To Itztik-Leyb, Alex, Reyzl, and everyone else involved in this
discussion:
    This has been really interesting to me. I can hardly believe that I
started all this with one simple sentence. I doubt if this will be the
last word on this subject, but hope that it will.
I say that here is enought room in this world for Folklorists like
Reyzl, and folklorists like the rest of us.
                    Elllll

Solidarity Foundation wrote:

> Alex,
>
> I should have caught up on the beginning of this thread before
> sticking my
> two cents in. This is certainly a reasonable and thought-provoking
> position.
> I suppose when you said "all Jews are folklorists" you were just
> rhetorically
> extending your argument against professionalism. (Which, incidentally,
> kind
> of reminds me of the ideas of Ivan Illich -- see for example his book
> _Disabling Professions_ and many others.
>
> I think these ideas are very important. We are losing our vernacular
> (non-professional) knowledge -- about running a home, raising a
> family,
> entertaining ourselves... and connecting spiritually. But... it's
> precisely because these things are being lost that people like
> folklorists
> are important. A folklorist is by no means a substitute for a
> culture-bearer.
> But there's no reason why one can't be both. (Reyzl IS both, by the
> way.)

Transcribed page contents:

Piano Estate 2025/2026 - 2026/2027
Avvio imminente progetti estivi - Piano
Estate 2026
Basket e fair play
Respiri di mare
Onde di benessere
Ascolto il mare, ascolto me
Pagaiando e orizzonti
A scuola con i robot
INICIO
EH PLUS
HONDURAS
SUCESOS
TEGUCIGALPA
==
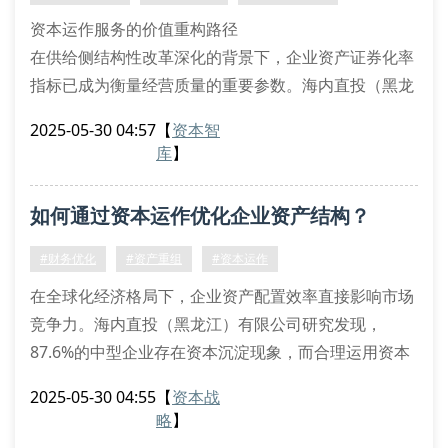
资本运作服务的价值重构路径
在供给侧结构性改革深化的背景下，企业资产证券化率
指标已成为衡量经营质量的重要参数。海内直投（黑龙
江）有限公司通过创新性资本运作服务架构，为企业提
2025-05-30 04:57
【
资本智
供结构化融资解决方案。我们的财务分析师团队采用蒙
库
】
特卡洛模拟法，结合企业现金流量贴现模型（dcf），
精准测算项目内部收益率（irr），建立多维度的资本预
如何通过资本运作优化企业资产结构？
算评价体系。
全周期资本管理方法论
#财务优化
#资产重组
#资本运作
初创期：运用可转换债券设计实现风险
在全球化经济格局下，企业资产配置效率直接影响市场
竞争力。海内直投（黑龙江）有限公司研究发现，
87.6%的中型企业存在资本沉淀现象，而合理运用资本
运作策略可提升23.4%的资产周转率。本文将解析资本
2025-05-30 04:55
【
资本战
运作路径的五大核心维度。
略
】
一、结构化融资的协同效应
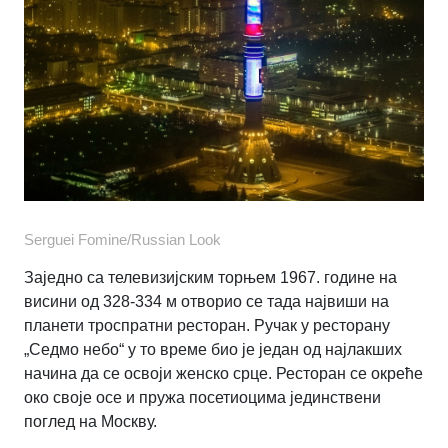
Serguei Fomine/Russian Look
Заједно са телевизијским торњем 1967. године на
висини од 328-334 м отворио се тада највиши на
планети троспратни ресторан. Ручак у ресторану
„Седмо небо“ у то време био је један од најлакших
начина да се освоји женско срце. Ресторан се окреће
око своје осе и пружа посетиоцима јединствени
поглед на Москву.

To do: Please update the message from "To Itztik-Leyb, Alex, Reyzl, and" up to and including "that it will.", replacing "sentence" with "remark".

Task answer:
To Itztik-Leyb, Alex, Reyzl, and everyone else involved in this
discussion:
    This has been really interesting to me. I can hardly believe that I
started all this with one simple remark. I doubt if this will be the
last word on this subject, but hope that it will.